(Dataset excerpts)
********
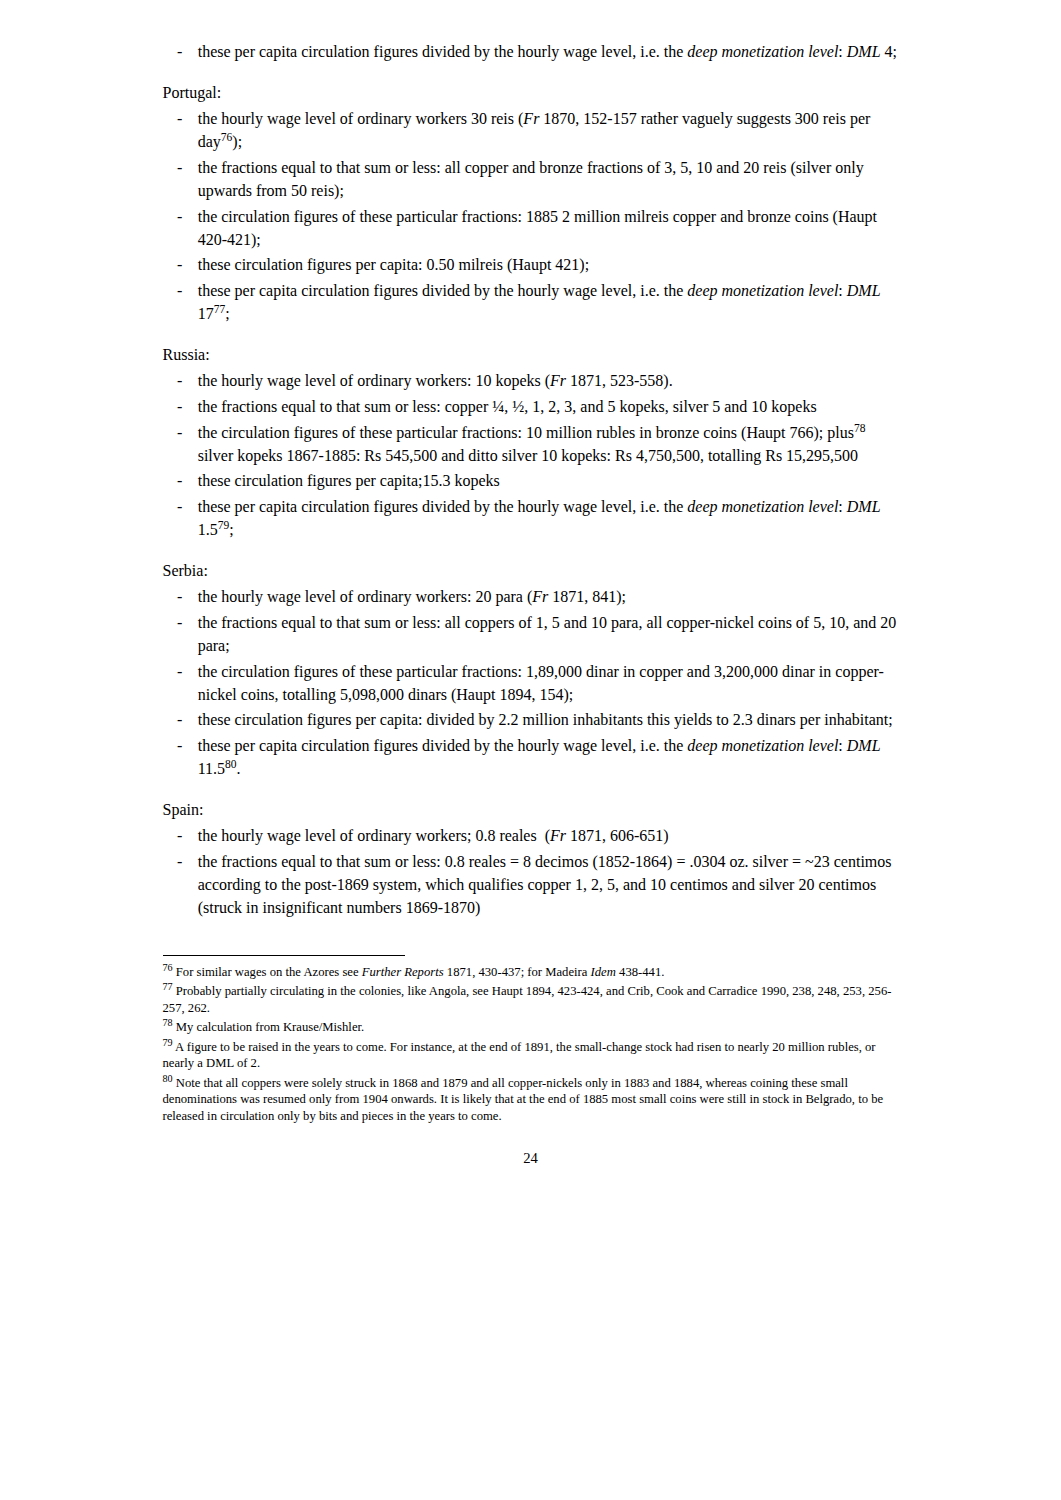these per capita circulation figures divided by the hourly wage level, i.e. the deep monetization level: DML 4;
Portugal:
the hourly wage level of ordinary workers 30 reis (Fr 1870, 152-157 rather vaguely suggests 300 reis per day76);
the fractions equal to that sum or less: all copper and bronze fractions of 3, 5, 10 and 20 reis (silver only upwards from 50 reis);
the circulation figures of these particular fractions: 1885 2 million milreis copper and bronze coins (Haupt 420-421);
these circulation figures per capita: 0.50 milreis (Haupt 421);
these per capita circulation figures divided by the hourly wage level, i.e. the deep monetization level: DML 1777;
Russia:
the hourly wage level of ordinary workers: 10 kopeks (Fr 1871, 523-558).
the fractions equal to that sum or less: copper ¼, ½, 1, 2, 3, and 5 kopeks, silver 5 and 10 kopeks
the circulation figures of these particular fractions: 10 million rubles in bronze coins (Haupt 766); plus78 silver kopeks 1867-1885: Rs 545,500 and ditto silver 10 kopeks: Rs 4,750,500, totalling Rs 15,295,500
these circulation figures per capita;15.3 kopeks
these per capita circulation figures divided by the hourly wage level, i.e. the deep monetization level: DML 1.579;
Serbia:
the hourly wage level of ordinary workers: 20 para (Fr 1871, 841);
the fractions equal to that sum or less: all coppers of 1, 5 and 10 para, all copper-nickel coins of 5, 10, and 20 para;
the circulation figures of these particular fractions: 1,89,000 dinar in copper and 3,200,000 dinar in copper-nickel coins, totalling 5,098,000 dinars (Haupt 1894, 154);
these circulation figures per capita: divided by 2.2 million inhabitants this yields to 2.3 dinars per inhabitant;
these per capita circulation figures divided by the hourly wage level, i.e. the deep monetization level: DML 11.580.
Spain:
the hourly wage level of ordinary workers; 0.8 reales (Fr 1871, 606-651)
the fractions equal to that sum or less: 0.8 reales = 8 decimos (1852-1864) = .0304 oz. silver = ~23 centimos according to the post-1869 system, which qualifies copper 1, 2, 5, and 10 centimos and silver 20 centimos (struck in insignificant numbers 1869-1870)
76 For similar wages on the Azores see Further Reports 1871, 430-437; for Madeira Idem 438-441.
77 Probably partially circulating in the colonies, like Angola, see Haupt 1894, 423-424, and Crib, Cook and Carradice 1990, 238, 248, 253, 256-257, 262.
78 My calculation from Krause/Mishler.
79 A figure to be raised in the years to come. For instance, at the end of 1891, the small-change stock had risen to nearly 20 million rubles, or nearly a DML of 2.
80 Note that all coppers were solely struck in 1868 and 1879 and all copper-nickels only in 1883 and 1884, whereas coining these small denominations was resumed only from 1904 onwards. It is likely that at the end of 1885 most small coins were still in stock in Belgrado, to be released in circulation only by bits and pieces in the years to come.
24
********
__Activity__
After locating the line holding "level: DML 11.580." above, output exactly that line and every line after it through the line holding "the hourly wage level of ordinary workers;". Include nothing else.

__Answer to the exercise__
these per capita circulation figures divided by the hourly wage level, i.e. the deep monetization level: DML 11.580.
Spain:
the hourly wage level of ordinary workers; 0.8 reales (Fr 1871, 606-651)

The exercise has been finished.